Codicille : j’ai commencé par l’inventaire de mes peurs (inachevé…) et puis j’ai glissé assez rapidement grâce à elles sur le personnage de la femme aux mots empêchés, je l’ai observée mentalement et j’ai imaginé ses peurs, et en effet, ce faisant, on explore des facettes de soi mais élargies, déplacées, de côté, et c’est puissant…
très beau.
on se prend à espérer que Denis ne disparaisse pas.
« peur de perdre la mémoire, peur de la voir pourrir comme mes mots dans la mélasse de mon cerveau, peur de ne plus être capable un jour d’ouvrir la porte de mon appartement de sortir dans la rue et d’affronter les visages… »
merci Émilie
Merci Véronique pour ta lecture. Oui, pourvu qu’il ne disparaisse pas. Dans un autre texte, il va le lui promettre.
Me fait penser à E. Levé cette explosion des peurs dans tous les sens et sens aussi (le corps qui fond dans l’asphalte) et comment ne pas y reconnaître des peurs universelles ! Merci, et très sensible pour ma part à l’ultime peur, la disparition.
Merci Jacques pour ta lecture ! La peur de la disparition est venue rapidement et rapidement je savais que ce serait le mot de la fin.
Merci d’avoir enregistré ta lecture, ça donne une autre dimension au texte, ça me donne envie de faire de même !
Merci Rebecca ! Certains textes, j’ai vraiment envie de les mettre en voix. Pas tous. J’aime bien l’exercice.
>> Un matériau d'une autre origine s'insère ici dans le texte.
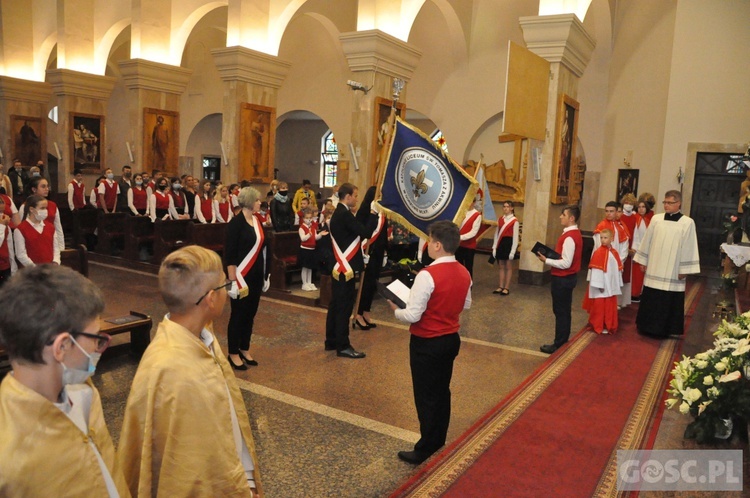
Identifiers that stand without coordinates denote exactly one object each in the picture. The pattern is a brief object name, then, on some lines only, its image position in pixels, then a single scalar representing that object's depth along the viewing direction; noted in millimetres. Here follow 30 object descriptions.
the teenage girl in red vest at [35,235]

Oui dans la lignée de tes poadcasts ce serait chouette !
j’aime beaucoup aussi ta lecture calme et rythmée
Merci Cécile pour ton retour !!!
Complètement d’accord avec les filles, merci d’avoir enregistré, c’est magnifique, et merci pour toutes ces peurs et ces images poétiques.
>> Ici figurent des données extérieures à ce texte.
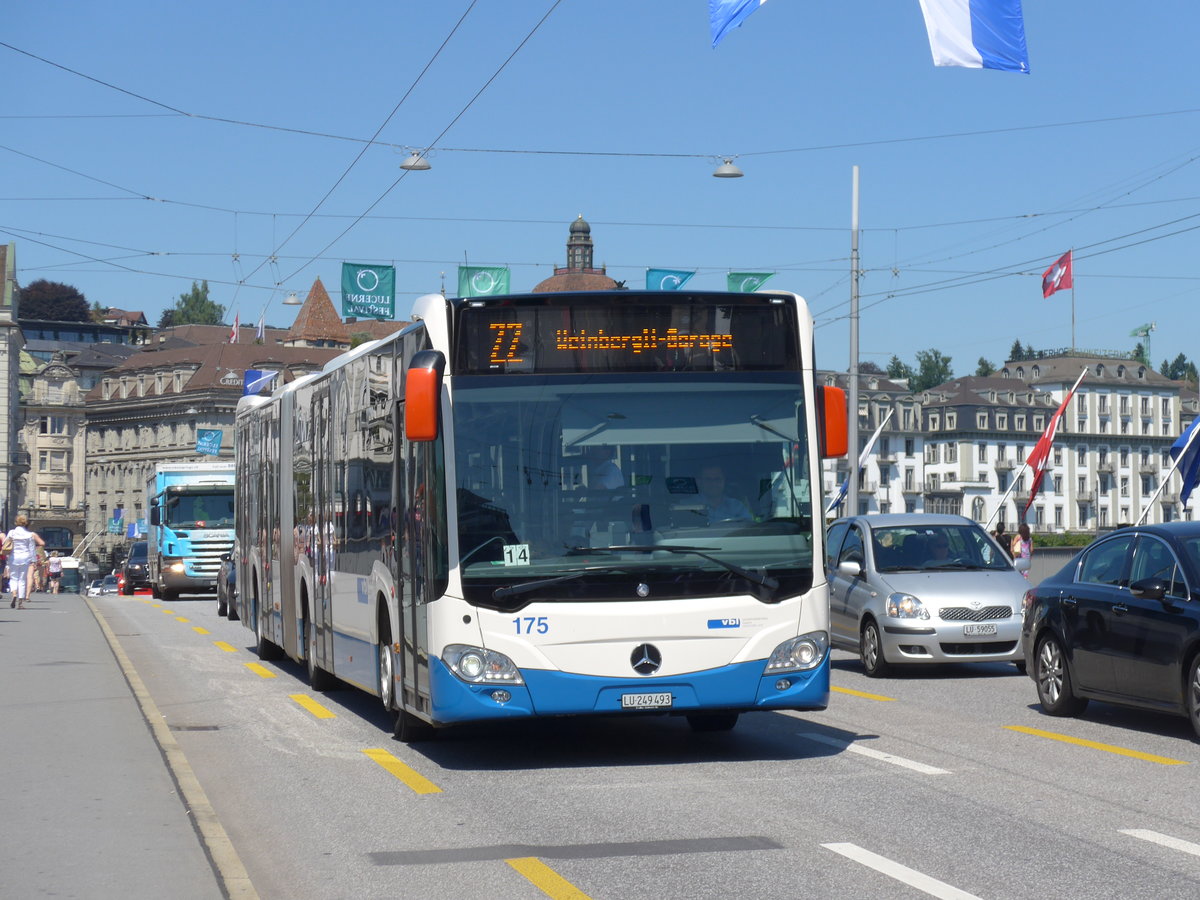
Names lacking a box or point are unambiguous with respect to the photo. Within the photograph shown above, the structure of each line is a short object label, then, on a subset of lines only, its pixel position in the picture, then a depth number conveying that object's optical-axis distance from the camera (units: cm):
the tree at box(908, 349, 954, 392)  18338
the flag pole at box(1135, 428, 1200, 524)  3014
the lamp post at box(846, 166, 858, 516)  3675
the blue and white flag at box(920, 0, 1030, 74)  1363
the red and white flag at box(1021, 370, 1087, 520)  3716
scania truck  4172
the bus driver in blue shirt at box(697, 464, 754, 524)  1083
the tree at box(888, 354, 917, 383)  18112
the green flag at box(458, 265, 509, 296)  3284
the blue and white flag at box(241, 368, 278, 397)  4341
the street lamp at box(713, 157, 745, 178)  3719
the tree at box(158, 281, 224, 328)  18562
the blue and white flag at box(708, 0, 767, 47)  1368
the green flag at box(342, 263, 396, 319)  3472
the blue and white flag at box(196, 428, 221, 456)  6456
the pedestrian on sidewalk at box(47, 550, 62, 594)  6550
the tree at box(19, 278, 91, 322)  19112
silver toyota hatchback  1752
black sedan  1200
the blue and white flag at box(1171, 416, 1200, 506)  3017
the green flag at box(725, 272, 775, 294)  3606
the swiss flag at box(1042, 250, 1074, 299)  3772
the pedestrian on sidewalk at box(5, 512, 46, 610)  3450
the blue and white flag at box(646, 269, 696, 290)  3500
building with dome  18538
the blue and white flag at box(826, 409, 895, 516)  4269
Merci Clarence, merci les filles, au plaisir de vous entendre aussi ! Le texte de Christine et cette proposition m’ont profondément remuée, j’y tiens, alors vos retours me font chaud au cœur.
On est sous apnée à l’écoute de toutes ces peurs : merci pour cette lecture à voix haute.
« peur de perdre la mémoire, peur de la voir pourrir comme mes mots dans la mélasse de mon cerveau, peur de ne plus être capable un jour d’ouvrir la porte de mon appartement de sortir dans la rue et d’affronter les visages, peur de perdre les visages familiers, peur de la disparition. »: cela résonne…
Très beau, j’aime beaucoup « peur des poissons… » et « peur du soleil… »
Et en allant sur le blog, je découvre ta lecture, d’accord avec Rebecca, une autre dimension.
Et merci pour ta lecture de mon texte sur le visage, je vais faire les publications sur le blog, j’aime lire le PDF mais je me rends compte que les échanges sont aussi très riches.